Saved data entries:
################
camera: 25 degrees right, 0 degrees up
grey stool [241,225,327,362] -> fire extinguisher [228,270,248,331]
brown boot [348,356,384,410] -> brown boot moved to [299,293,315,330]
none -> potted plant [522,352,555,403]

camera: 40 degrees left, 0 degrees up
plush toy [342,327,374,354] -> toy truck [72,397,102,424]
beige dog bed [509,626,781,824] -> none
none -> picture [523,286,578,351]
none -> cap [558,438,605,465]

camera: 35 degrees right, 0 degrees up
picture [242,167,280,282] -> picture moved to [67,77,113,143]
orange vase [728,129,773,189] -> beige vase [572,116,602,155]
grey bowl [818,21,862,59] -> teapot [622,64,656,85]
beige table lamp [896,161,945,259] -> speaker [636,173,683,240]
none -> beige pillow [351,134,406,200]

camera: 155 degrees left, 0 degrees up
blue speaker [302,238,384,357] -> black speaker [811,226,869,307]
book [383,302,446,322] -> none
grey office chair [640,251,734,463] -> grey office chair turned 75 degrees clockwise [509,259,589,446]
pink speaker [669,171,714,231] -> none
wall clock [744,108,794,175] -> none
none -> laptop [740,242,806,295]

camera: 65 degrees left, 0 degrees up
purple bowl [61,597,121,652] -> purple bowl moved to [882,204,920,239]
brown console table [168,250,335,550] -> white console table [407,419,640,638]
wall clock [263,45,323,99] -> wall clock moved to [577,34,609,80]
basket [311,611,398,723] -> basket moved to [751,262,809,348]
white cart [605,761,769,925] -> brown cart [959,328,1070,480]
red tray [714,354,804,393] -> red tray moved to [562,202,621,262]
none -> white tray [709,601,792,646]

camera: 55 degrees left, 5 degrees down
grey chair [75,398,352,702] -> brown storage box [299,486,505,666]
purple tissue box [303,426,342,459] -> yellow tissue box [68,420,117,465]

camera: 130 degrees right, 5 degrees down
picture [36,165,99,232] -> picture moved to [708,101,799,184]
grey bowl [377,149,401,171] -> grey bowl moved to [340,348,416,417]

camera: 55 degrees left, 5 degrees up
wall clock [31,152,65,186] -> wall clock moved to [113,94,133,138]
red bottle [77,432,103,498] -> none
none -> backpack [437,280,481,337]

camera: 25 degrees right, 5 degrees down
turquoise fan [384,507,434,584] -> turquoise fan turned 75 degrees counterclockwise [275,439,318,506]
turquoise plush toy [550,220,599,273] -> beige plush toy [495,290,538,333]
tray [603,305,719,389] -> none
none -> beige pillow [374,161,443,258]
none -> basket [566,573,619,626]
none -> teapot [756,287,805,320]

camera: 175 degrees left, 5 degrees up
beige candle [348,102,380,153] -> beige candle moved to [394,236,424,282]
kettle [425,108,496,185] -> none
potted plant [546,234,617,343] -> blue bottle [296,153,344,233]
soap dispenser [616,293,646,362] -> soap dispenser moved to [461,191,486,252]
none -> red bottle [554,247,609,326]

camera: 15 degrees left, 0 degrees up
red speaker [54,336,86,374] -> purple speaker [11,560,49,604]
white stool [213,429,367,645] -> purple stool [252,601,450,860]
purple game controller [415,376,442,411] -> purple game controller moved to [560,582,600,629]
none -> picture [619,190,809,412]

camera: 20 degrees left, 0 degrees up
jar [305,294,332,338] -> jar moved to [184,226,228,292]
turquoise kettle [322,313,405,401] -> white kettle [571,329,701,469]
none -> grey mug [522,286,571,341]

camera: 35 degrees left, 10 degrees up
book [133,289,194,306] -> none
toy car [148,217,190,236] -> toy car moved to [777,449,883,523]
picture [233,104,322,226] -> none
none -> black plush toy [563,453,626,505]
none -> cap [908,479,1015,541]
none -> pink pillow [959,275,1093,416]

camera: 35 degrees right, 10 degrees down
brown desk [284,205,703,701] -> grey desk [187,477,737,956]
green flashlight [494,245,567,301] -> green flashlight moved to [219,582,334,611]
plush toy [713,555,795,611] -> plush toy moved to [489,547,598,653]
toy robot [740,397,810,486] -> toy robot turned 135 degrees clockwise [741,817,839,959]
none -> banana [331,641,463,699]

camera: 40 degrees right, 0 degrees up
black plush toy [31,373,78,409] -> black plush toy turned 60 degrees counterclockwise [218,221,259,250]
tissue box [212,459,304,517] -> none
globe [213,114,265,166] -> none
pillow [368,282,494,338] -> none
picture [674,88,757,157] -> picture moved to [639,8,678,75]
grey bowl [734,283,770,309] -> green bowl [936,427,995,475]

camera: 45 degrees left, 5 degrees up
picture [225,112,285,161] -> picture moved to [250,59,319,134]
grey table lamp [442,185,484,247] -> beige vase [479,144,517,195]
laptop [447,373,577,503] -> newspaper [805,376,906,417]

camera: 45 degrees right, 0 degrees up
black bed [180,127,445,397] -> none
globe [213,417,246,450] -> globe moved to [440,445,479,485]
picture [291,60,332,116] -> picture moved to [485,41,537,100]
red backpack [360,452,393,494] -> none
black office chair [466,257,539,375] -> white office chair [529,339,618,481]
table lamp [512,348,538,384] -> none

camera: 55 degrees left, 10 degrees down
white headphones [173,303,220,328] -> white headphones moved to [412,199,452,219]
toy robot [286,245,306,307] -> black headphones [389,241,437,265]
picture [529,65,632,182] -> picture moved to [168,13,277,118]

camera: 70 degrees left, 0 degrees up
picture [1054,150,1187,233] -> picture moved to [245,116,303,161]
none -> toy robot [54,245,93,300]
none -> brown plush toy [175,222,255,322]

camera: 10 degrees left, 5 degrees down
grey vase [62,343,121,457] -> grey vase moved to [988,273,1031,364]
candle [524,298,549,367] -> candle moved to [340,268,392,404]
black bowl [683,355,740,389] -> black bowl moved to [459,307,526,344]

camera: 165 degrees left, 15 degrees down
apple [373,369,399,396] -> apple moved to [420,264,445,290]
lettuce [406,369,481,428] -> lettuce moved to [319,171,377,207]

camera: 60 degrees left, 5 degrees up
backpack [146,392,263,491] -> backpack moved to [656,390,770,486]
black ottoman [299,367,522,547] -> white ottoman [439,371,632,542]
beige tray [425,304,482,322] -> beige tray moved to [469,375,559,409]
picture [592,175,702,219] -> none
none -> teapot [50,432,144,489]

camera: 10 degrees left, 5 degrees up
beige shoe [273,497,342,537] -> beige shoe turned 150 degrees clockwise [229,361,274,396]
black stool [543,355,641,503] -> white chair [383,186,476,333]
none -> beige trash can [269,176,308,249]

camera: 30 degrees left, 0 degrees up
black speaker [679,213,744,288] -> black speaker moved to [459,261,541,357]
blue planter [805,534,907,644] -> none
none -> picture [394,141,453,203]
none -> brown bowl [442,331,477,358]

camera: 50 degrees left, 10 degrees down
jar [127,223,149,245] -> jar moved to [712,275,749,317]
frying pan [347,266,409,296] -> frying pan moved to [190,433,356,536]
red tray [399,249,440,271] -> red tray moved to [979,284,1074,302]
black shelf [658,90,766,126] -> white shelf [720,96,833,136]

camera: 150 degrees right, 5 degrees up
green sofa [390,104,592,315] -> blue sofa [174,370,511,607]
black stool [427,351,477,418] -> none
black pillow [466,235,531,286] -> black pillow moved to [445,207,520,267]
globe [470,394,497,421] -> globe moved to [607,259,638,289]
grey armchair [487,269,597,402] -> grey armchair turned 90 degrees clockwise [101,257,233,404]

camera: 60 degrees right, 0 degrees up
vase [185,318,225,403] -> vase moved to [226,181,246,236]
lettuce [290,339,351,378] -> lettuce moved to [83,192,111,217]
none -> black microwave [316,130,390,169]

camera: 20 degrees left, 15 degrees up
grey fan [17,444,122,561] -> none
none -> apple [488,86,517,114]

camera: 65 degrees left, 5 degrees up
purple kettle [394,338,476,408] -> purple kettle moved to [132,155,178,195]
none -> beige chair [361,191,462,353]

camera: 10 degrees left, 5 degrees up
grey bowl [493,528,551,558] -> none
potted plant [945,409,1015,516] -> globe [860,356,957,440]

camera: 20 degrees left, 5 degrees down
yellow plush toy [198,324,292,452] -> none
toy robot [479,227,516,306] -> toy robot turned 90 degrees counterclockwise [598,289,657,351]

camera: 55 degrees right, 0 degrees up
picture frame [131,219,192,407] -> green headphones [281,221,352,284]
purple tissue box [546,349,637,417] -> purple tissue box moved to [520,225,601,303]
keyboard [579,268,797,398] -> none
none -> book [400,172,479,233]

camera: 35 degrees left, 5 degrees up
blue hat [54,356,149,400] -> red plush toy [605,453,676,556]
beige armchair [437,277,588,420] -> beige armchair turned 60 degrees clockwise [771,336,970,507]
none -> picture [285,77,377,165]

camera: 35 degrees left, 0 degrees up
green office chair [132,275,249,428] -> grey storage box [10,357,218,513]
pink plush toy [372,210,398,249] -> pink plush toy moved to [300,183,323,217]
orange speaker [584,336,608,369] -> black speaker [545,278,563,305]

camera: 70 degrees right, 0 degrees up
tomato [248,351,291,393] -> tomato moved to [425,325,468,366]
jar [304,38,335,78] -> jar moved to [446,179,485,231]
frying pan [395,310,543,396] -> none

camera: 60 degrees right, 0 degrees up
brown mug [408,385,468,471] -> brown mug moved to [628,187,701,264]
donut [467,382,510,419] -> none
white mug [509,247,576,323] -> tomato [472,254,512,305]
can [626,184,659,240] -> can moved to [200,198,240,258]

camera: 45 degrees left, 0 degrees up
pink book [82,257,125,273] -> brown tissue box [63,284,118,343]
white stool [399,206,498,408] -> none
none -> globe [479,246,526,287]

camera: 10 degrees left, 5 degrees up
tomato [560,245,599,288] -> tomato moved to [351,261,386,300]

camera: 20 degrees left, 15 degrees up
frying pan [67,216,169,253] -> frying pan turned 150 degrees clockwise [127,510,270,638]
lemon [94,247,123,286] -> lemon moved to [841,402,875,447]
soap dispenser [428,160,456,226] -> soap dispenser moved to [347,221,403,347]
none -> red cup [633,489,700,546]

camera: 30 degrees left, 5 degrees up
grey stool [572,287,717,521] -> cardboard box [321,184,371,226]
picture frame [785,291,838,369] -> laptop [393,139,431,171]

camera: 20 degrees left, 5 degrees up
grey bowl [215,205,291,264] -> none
################
Work request:
Please copy the lines above from the line with "none -> basket [566,573,619,626]" up to and including the line with "picture [233,104,322,226] -> none", exactly as written and with nothing else.

Expected output:
none -> basket [566,573,619,626]
none -> teapot [756,287,805,320]

camera: 175 degrees left, 5 degrees up
beige candle [348,102,380,153] -> beige candle moved to [394,236,424,282]
kettle [425,108,496,185] -> none
potted plant [546,234,617,343] -> blue bottle [296,153,344,233]
soap dispenser [616,293,646,362] -> soap dispenser moved to [461,191,486,252]
none -> red bottle [554,247,609,326]

camera: 15 degrees left, 0 degrees up
red speaker [54,336,86,374] -> purple speaker [11,560,49,604]
white stool [213,429,367,645] -> purple stool [252,601,450,860]
purple game controller [415,376,442,411] -> purple game controller moved to [560,582,600,629]
none -> picture [619,190,809,412]

camera: 20 degrees left, 0 degrees up
jar [305,294,332,338] -> jar moved to [184,226,228,292]
turquoise kettle [322,313,405,401] -> white kettle [571,329,701,469]
none -> grey mug [522,286,571,341]

camera: 35 degrees left, 10 degrees up
book [133,289,194,306] -> none
toy car [148,217,190,236] -> toy car moved to [777,449,883,523]
picture [233,104,322,226] -> none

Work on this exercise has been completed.